* Exercise brief
Omit every picture and output the rest of the records exactly as they are.

* Information shown
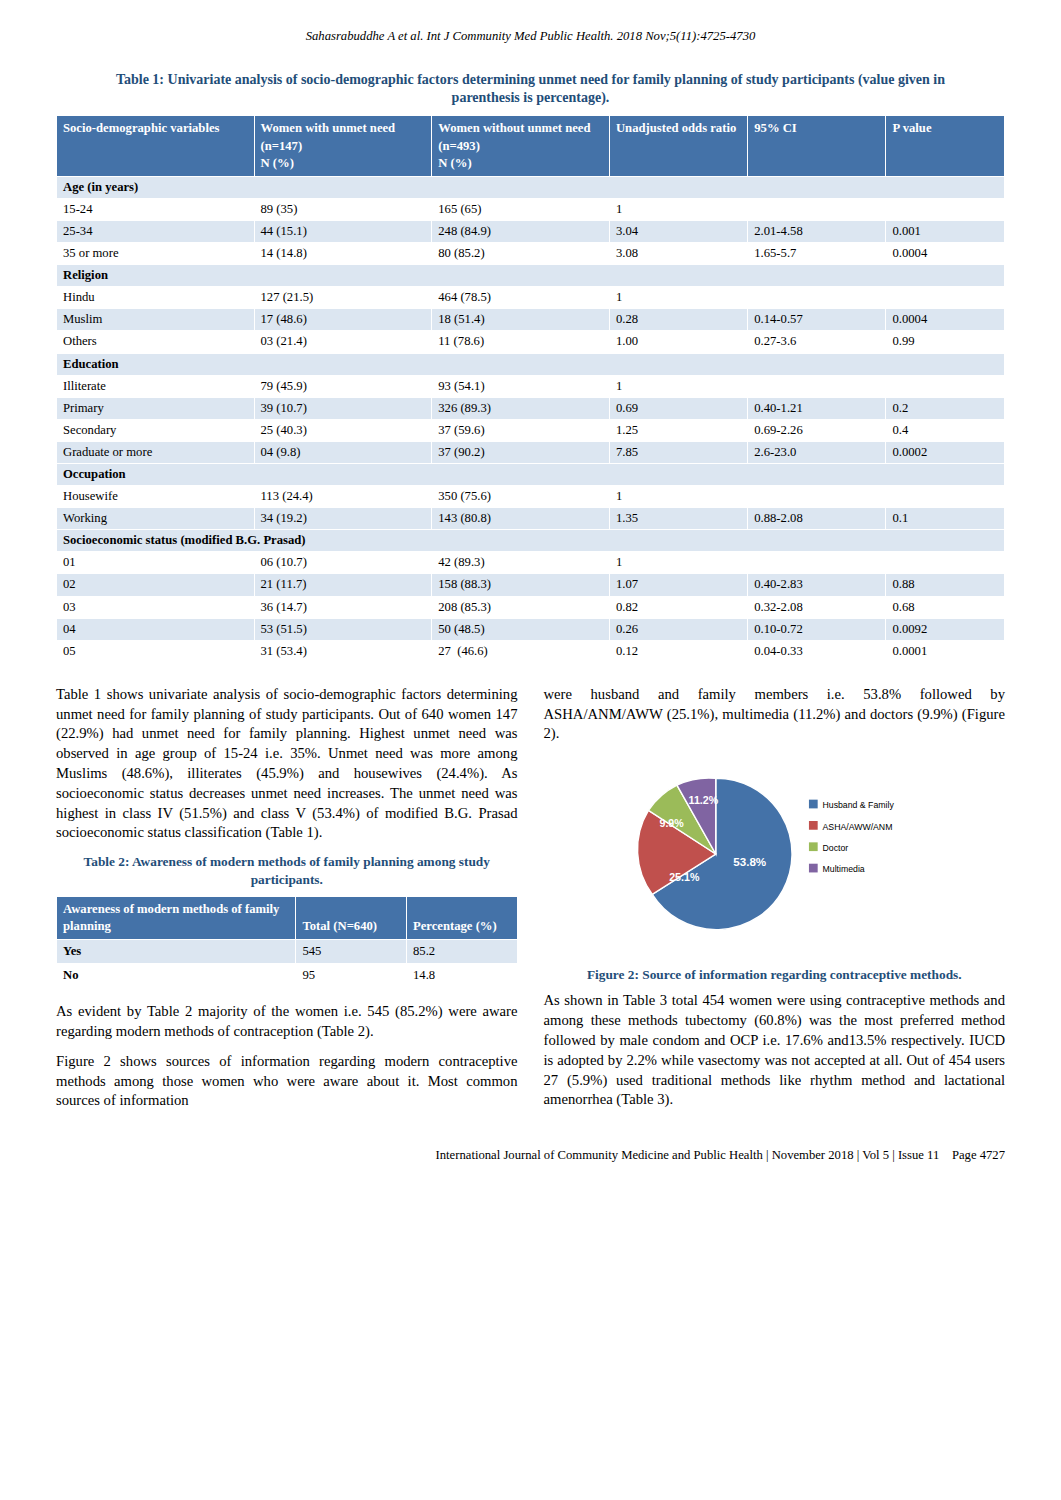Sahasrabuddhe A et al. Int J Community Med Public Health. 2018 Nov;5(11):4725-4730
Table 1: Univariate analysis of socio-demographic factors determining unmet need for family planning of study participants (value given in parenthesis is percentage).
| Socio-demographic variables | Women with unmet need (n=147) N (%) | Women without unmet need (n=493) N (%) | Unadjusted odds ratio | 95% CI | P value |
| --- | --- | --- | --- | --- | --- |
| Age (in years) |
| 15-24 | 89 (35) | 165 (65) | 1 | | |
| 25-34 | 44 (15.1) | 248 (84.9) | 3.04 | 2.01-4.58 | 0.001 |
| 35 or more | 14 (14.8) | 80 (85.2) | 3.08 | 1.65-5.7 | 0.0004 |
| Religion |
| Hindu | 127 (21.5) | 464 (78.5) | 1 | | |
| Muslim | 17 (48.6) | 18 (51.4) | 0.28 | 0.14-0.57 | 0.0004 |
| Others | 03 (21.4) | 11 (78.6) | 1.00 | 0.27-3.6 | 0.99 |
| Education |
| Illiterate | 79 (45.9) | 93 (54.1) | 1 | | |
| Primary | 39 (10.7) | 326 (89.3) | 0.69 | 0.40-1.21 | 0.2 |
| Secondary | 25 (40.3) | 37 (59.6) | 1.25 | 0.69-2.26 | 0.4 |
| Graduate or more | 04 (9.8) | 37 (90.2) | 7.85 | 2.6-23.0 | 0.0002 |
| Occupation |
| Housewife | 113 (24.4) | 350 (75.6) | 1 | | |
| Working | 34 (19.2) | 143 (80.8) | 1.35 | 0.88-2.08 | 0.1 |
| Socioeconomic status (modified B.G. Prasad) |
| 01 | 06 (10.7) | 42 (89.3) | 1 | | |
| 02 | 21 (11.7) | 158 (88.3) | 1.07 | 0.40-2.83 | 0.88 |
| 03 | 36 (14.7) | 208 (85.3) | 0.82 | 0.32-2.08 | 0.68 |
| 04 | 53 (51.5) | 50 (48.5) | 0.26 | 0.10-0.72 | 0.0092 |
| 05 | 31 (53.4) | 27 (46.6) | 0.12 | 0.04-0.33 | 0.0001 |
Table 1 shows univariate analysis of socio-demographic factors determining unmet need for family planning of study participants. Out of 640 women 147 (22.9%) had unmet need for family planning. Highest unmet need was observed in age group of 15-24 i.e. 35%. Unmet need was more among Muslims (48.6%), illiterates (45.9%) and housewives (24.4%). As socioeconomic status decreases unmet need increases. The unmet need was highest in class IV (51.5%) and class V (53.4%) of modified B.G. Prasad socioeconomic status classification (Table 1).
Table 2: Awareness of modern methods of family planning among study participants.
| Awareness of modern methods of family planning | Total (N=640) | Percentage (%) |
| --- | --- | --- |
| Yes | 545 | 85.2 |
| No | 95 | 14.8 |
As evident by Table 2 majority of the women i.e. 545 (85.2%) were aware regarding modern methods of contraception (Table 2).
Figure 2 shows sources of information regarding modern contraceptive methods among those women who were aware about it. Most common sources of information
were husband and family members i.e. 53.8% followed by ASHA/ANM/AWW (25.1%), multimedia (11.2%) and doctors (9.9%) (Figure 2).
53.8% 25.1% 9.9% 11.2% Husband & Family ASHA/AWW/ANM Doctor Multimedia
Figure 2: Source of information regarding contraceptive methods.
As shown in Table 3 total 454 women were using contraceptive methods and among these methods tubectomy (60.8%) was the most preferred method followed by male condom and OCP i.e. 17.6% and13.5% respectively. IUCD is adopted by 2.2% while vasectomy was not accepted at all. Out of 454 users 27 (5.9%) used traditional methods like rhythm method and lactational amenorrhea (Table 3).
International Journal of Community Medicine and Public Health | November 2018 | Vol 5 | Issue 11 Page 4727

* Written solution
Sahasrabuddhe A et al. Int J Community Med Public Health. 2018 Nov;5(11):4725-4730
Table 1: Univariate analysis of socio-demographic factors determining unmet need for family planning of study participants (value given in parenthesis is percentage).
| Socio-demographic variables | Women with unmet need (n=147) N (%) | Women without unmet need (n=493) N (%) | Unadjusted odds ratio | 95% CI | P value |
| --- | --- | --- | --- | --- | --- |
| Age (in years) |
| 15-24 | 89 (35) | 165 (65) | 1 | | |
| 25-34 | 44 (15.1) | 248 (84.9) | 3.04 | 2.01-4.58 | 0.001 |
| 35 or more | 14 (14.8) | 80 (85.2) | 3.08 | 1.65-5.7 | 0.0004 |
| Religion |
| Hindu | 127 (21.5) | 464 (78.5) | 1 | | |
| Muslim | 17 (48.6) | 18 (51.4) | 0.28 | 0.14-0.57 | 0.0004 |
| Others | 03 (21.4) | 11 (78.6) | 1.00 | 0.27-3.6 | 0.99 |
| Education |
| Illiterate | 79 (45.9) | 93 (54.1) | 1 | | |
| Primary | 39 (10.7) | 326 (89.3) | 0.69 | 0.40-1.21 | 0.2 |
| Secondary | 25 (40.3) | 37 (59.6) | 1.25 | 0.69-2.26 | 0.4 |
| Graduate or more | 04 (9.8) | 37 (90.2) | 7.85 | 2.6-23.0 | 0.0002 |
| Occupation |
| Housewife | 113 (24.4) | 350 (75.6) | 1 | | |
| Working | 34 (19.2) | 143 (80.8) | 1.35 | 0.88-2.08 | 0.1 |
| Socioeconomic status (modified B.G. Prasad) |
| 01 | 06 (10.7) | 42 (89.3) | 1 | | |
| 02 | 21 (11.7) | 158 (88.3) | 1.07 | 0.40-2.83 | 0.88 |
| 03 | 36 (14.7) | 208 (85.3) | 0.82 | 0.32-2.08 | 0.68 |
| 04 | 53 (51.5) | 50 (48.5) | 0.26 | 0.10-0.72 | 0.0092 |
| 05 | 31 (53.4) | 27 (46.6) | 0.12 | 0.04-0.33 | 0.0001 |
Table 1 shows univariate analysis of socio-demographic factors determining unmet need for family planning of study participants. Out of 640 women 147 (22.9%) had unmet need for family planning. Highest unmet need was observed in age group of 15-24 i.e. 35%. Unmet need was more among Muslims (48.6%), illiterates (45.9%) and housewives (24.4%). As socioeconomic status decreases unmet need increases. The unmet need was highest in class IV (51.5%) and class V (53.4%) of modified B.G. Prasad socioeconomic status classification (Table 1).
Table 2: Awareness of modern methods of family planning among study participants.
| Awareness of modern methods of family planning | Total (N=640) | Percentage (%) |
| --- | --- | --- |
| Yes | 545 | 85.2 |
| No | 95 | 14.8 |
As evident by Table 2 majority of the women i.e. 545 (85.2%) were aware regarding modern methods of contraception (Table 2).
Figure 2 shows sources of information regarding modern contraceptive methods among those women who were aware about it. Most common sources of information
were husband and family members i.e. 53.8% followed by ASHA/ANM/AWW (25.1%), multimedia (11.2%) and doctors (9.9%) (Figure 2).
53.8% 25.1% 9.9% 11.2% Husband & Family ASHA/AWW/ANM Doctor Multimedia
Figure 2: Source of information regarding contraceptive methods.
As shown in Table 3 total 454 women were using contraceptive methods and among these methods tubectomy (60.8%) was the most preferred method followed by male condom and OCP i.e. 17.6% and13.5% respectively. IUCD is adopted by 2.2% while vasectomy was not accepted at all. Out of 454 users 27 (5.9%) used traditional methods like rhythm method and lactational amenorrhea (Table 3).
International Journal of Community Medicine and Public Health | November 2018 | Vol 5 | Issue 11 Page 4727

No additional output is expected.